Business fair helps entrepreneurs with special needs sell their products
Laura Bache dished out samples of her limoncello and chocolate chip with pecans cookies for visitors at the Poway Library.
The Poway resident was showcasing her business, Oli’s Cookies, for The Special Entrepreneurs Business Fair. The plant-based cookies, without dairy products or eggs, were mixed and packaged with the help of Bache’s 8-year-old, Oliver “Oli,” who has autism.
Bache was one of the participants providing inspirational stories of how a home-based business can incorporate the labor of people with different abilities. The Aug. 6 event was organized by Vidhi Kulkarni, a Del Norte High School senior who created The Special Entrepreneurs website, which has a shopping portal where people with special needs can sell their products.
“I eventually hope to grow out of the kitchen and into a factory and create jobs for people with disabilities,” said Bache, who started Oli’s Cookies from her home in November 2022. “I think that could happen in three to five years down the road. I’m a single mom so I’m taking my time trying to grow the business and not force anything.”
Equipped with a Class B cottage food license, Bache bakes everything in her home kitchen. Sometimes Oli helps roll the dough and sometimes he taste-tests the final product. The package of Maui Mac-Nut cookies made with macadamia nuts has a picture Oli drew of a man surfing.
“Oliver is really good at doing things in repetition and I feel baking is very scientific and repetitive,” Bache said of Oli, who was diagnosed on the autism spectrum when he was 3 years old.
Bache has been a chef at several steakhouses in San Diego and most recently worked as a chef at a nursing facility in Encinitas before she decided to launch Oli’s Cookies to support her son and spreading autism awareness.
Although Bache doesn’t have employees yet, she envisions creating jobs for people with special needs in the areas of baking, packaging, accounting and marketing. Her goal is to one day hire people on the autism spectrum.
“My son is capable of doing so many things that I never imagined,” she said. “I have recipes written out with exact measurements. There’s a process of how to mix the ingredients.
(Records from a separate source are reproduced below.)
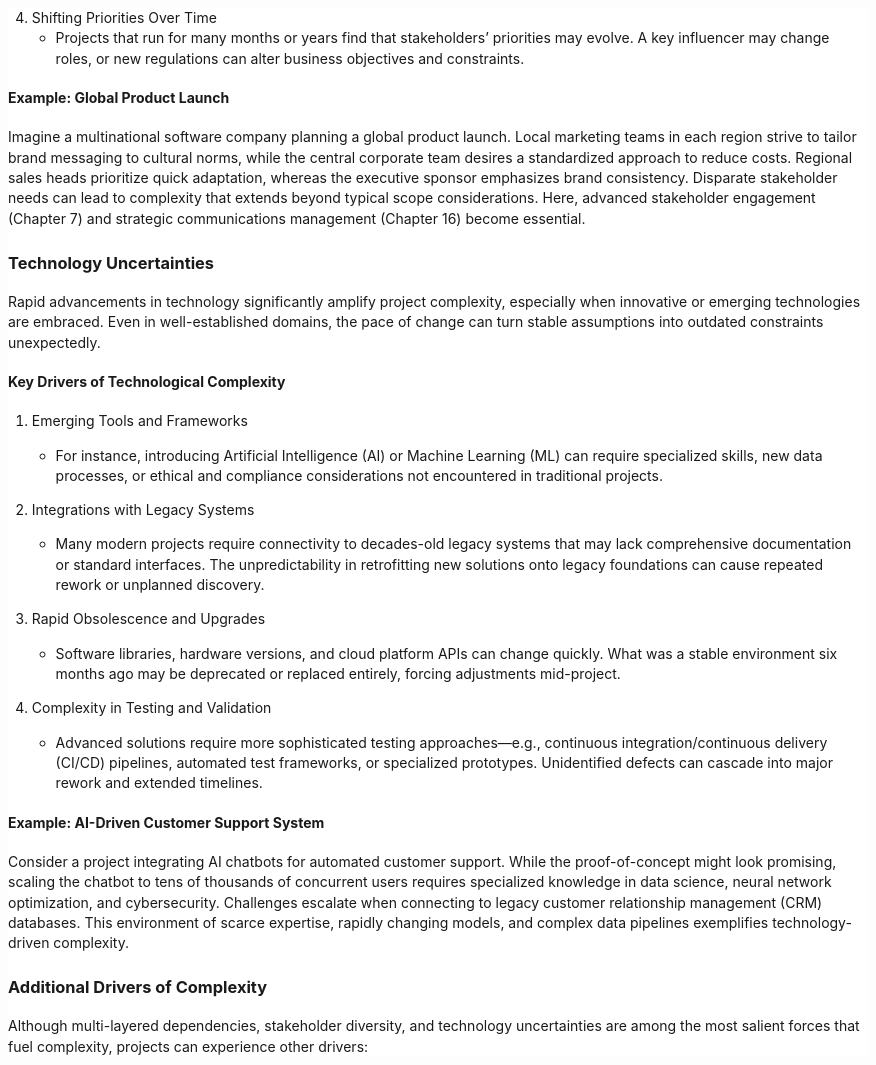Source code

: 4. Shifting Priorities Over Time  
   - Projects that run for many months or years find that stakeholders’ priorities may evolve. A key influencer may change roles, or new regulations can alter business objectives and constraints.

#### Example: Global Product Launch

Imagine a multinational software company planning a global product launch. Local marketing teams in each region strive to tailor brand messaging to cultural norms, while the central corporate team desires a standardized approach to reduce costs. Regional sales heads prioritize quick adaptation, whereas the executive sponsor emphasizes brand consistency. Disparate stakeholder needs can lead to complexity that extends beyond typical scope considerations. Here, advanced stakeholder engagement (Chapter 7) and strategic communications management (Chapter 16) become essential.

### Technology Uncertainties

Rapid advancements in technology significantly amplify project complexity, especially when innovative or emerging technologies are embraced. Even in well-established domains, the pace of change can turn stable assumptions into outdated constraints unexpectedly.

#### Key Drivers of Technological Complexity

1. Emerging Tools and Frameworks  
   - For instance, introducing Artificial Intelligence (AI) or Machine Learning (ML) can require specialized skills, new data processes, or ethical and compliance considerations not encountered in traditional projects.

2. Integrations with Legacy Systems  
   - Many modern projects require connectivity to decades-old legacy systems that may lack comprehensive documentation or standard interfaces. The unpredictability in retrofitting new solutions onto legacy foundations can cause repeated rework or unplanned discovery.

3. Rapid Obsolescence and Upgrades  
   - Software libraries, hardware versions, and cloud platform APIs can change quickly. What was a stable environment six months ago may be deprecated or replaced entirely, forcing adjustments mid-project.

4. Complexity in Testing and Validation  
   - Advanced solutions require more sophisticated testing approaches—e.g., continuous integration/continuous delivery (CI/CD) pipelines, automated test frameworks, or specialized prototypes. Unidentified defects can cascade into major rework and extended timelines.

#### Example: AI-Driven Customer Support System

Consider a project integrating AI chatbots for automated customer support. While the proof-of-concept might look promising, scaling the chatbot to tens of thousands of concurrent users requires specialized knowledge in data science, neural network optimization, and cybersecurity. Challenges escalate when connecting to legacy customer relationship management (CRM) databases. This environment of scarce expertise, rapidly changing models, and complex data pipelines exemplifies technology-driven complexity.

### Additional Drivers of Complexity

Although multi-layered dependencies, stakeholder diversity, and technology uncertainties are among the most salient forces that fuel complexity, projects can experience other drivers:

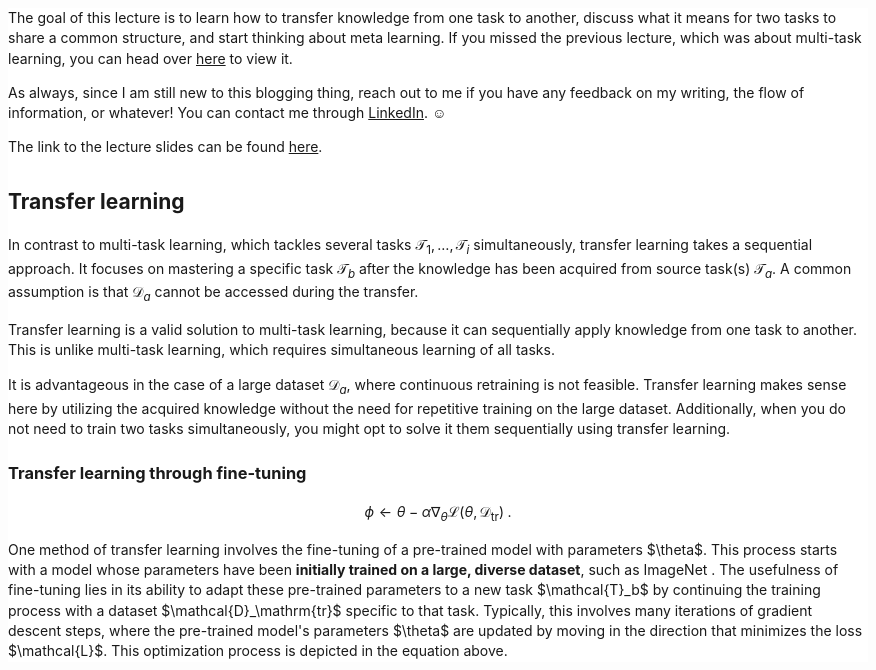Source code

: 
The goal of this lecture is to learn how to transfer knowledge from one task to another, discuss what it means for two 
tasks to share a common structure, and start thinking about meta learning. If you missed the previous lecture, which was
about multi-task learning, you can head over [here](/blog/2024/cs330-stanford-mtl/) to view it.

As always, since I am still new to this blogging thing, reach out to me if you have any feedback on my writing, the flow 
of information, or whatever! You can contact me through [LinkedIn](https://www.linkedin.com/in/lars-quaedvlieg/). ☺

The link to the lecture slides can be found [here](https://cs330.stanford.edu/materials/cs330_finetune_transfer_meta_learning_problem_setup_2023.pdf).

## Transfer learning

In contrast to multi-task learning, which tackles several tasks $\mathcal{T}_1, \dots, \mathcal{T}_i$ simultaneously, 
transfer learning takes a sequential approach. It focuses on mastering a specific task $\mathcal{T}_b$ after the 
knowledge has been acquired from source task(s) $\mathcal{T}_a$. A common assumption is that $\mathcal{D}_a$ cannot be 
accessed during the transfer.

Transfer learning is a valid solution to multi-task learning, because it can sequentially apply knowledge from one task 
to another. This is unlike multi-task learning, which requires simultaneous learning of all tasks.

It is advantageous in the case of a large dataset $\mathcal{D}_a$, where continuous retraining is not feasible. Transfer
learning makes sense here by utilizing the acquired knowledge without the need for repetitive training on the large
dataset. Additionally, when you do not need to train two tasks simultaneously, you might opt to solve it them 
sequentially using transfer learning.

### Transfer learning through fine-tuning

$$
\phi \leftarrow \theta - \alpha \nabla_\theta \mathcal{L}(\theta, \mathcal{D}_\mathrm{tr})\;.
$$

<p>One method of transfer learning involves the fine-tuning of a pre-trained model with parameters $\theta$. This process 
starts with a model whose parameters have been <b>initially trained on a large, diverse dataset</b>, such as ImageNet <d-cite key="huh2016makes"></d-cite>.
The usefulness of fine-tuning lies in its ability to adapt these pre-trained parameters to a new task $\mathcal{T}_b$ by
continuing the training process with a dataset $\mathcal{D}_\mathrm{tr}$ specific to that task. Typically, this involves 
many iterations of gradient descent steps, where the pre-trained model's parameters $\theta$ are updated by moving in the
direction that minimizes the loss $\mathcal{L}$. This optimization process is depicted in the equation above.</p>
That’s the hardest part of making a cookie but I believe it’s very teachable. And the packaging is homemade so people can put the packaging together.”
A variety of nut-free and gluten-free cookies from oatmeal to chocolate chip are available for purchase online at oliscookiescompany.com. Some of them were made using coconut oil instead of butter and almond milk, oat milk or coconut milk instead of regular milk. Oli’s Cookies are also available at the Corner Mercantile & Eatery store in La Jolla.
Prices vary from $15 to $19 per dozen. Bache said she sold close to 100 bags last holiday season and hopes to double that amount during the upcoming holidays.
Kulkarni said she reached out to local businesses she found online and invited them to the fair. Several participants showed up and several more said they have an interest in attending a future fair, she said.
The common thread is that the businesses are owned by people with disabilities, Kulkarni said.
“My goal with this fair is to expose the public to some of these businesses and business owners,” said Kulkarni, who lives in 4S Ranch. “They’re all talented with unique products. The mission of The Special Entrepreneurs is to focus on what people can do versus what they cannot do.”
Some of the business fair participants are already selling their products through The Special Entrepreneurs’ website, thespecialpreneurs.org.
One business fair participant, Poli’s Woodcraft, was named after a special needs entrepreneur, Policarpo “Poli” Despaigne.
Despaigne, 23, has been making pens for the last 10 years. He brings out the beauty of wood — Indian rosewood, marblewood, zebrawood, padauk and olive — by sanding and polishing the pieces.
“I enjoy the way I polish and sand it,” said Despaigne, who is on the autism spectrum.
The Escondido resident learned woodworking by participating in a “Kids Making It” program when he was living in North Carolina, said his mom, Jamaye Despaigne. The after-school program paired retired craftsmen with children of all abilities. He progressed from making cutting boards and birdhouses to furniture, but his favorite activity is making pens.
“His skill level is such that he can make furniture, but making pens is what he loves,” his mother said. “It’s important to know that individuals have capabilities beyond what you are looking at.”
Poli Despaigne has a part-time job as a courtesy clerk at the Sprouts store in San Marcos, but his mother said he is focused on developing more skills in his areas of interest and expertise. One avenue they are pursuing is getting tools to set up a workshop through the San Diego Regional Center’s Self-Determination Program, she said. Another is finding woodworking mentors, such as members of the San Diego Woodturners Club, to help him hone his craft.
Poli’s Woodcraft sells items through the Blissful Seeds autism employment agency in Poway and through the Etsy e-commerce site as well as at crafts fairs. The business has a website, poliswoodcraft.com, and is on Instagram and Facebook.
Jamaye Despaigne said her son is an example of someone with a can-do attitude. He has also participated in Junior Reserve Officers’ Training Corps and Taekwondo in the past, she said.
“If you do a job very well and do it to a particular standard, people will be willing to spend money on it,” Despaigne said.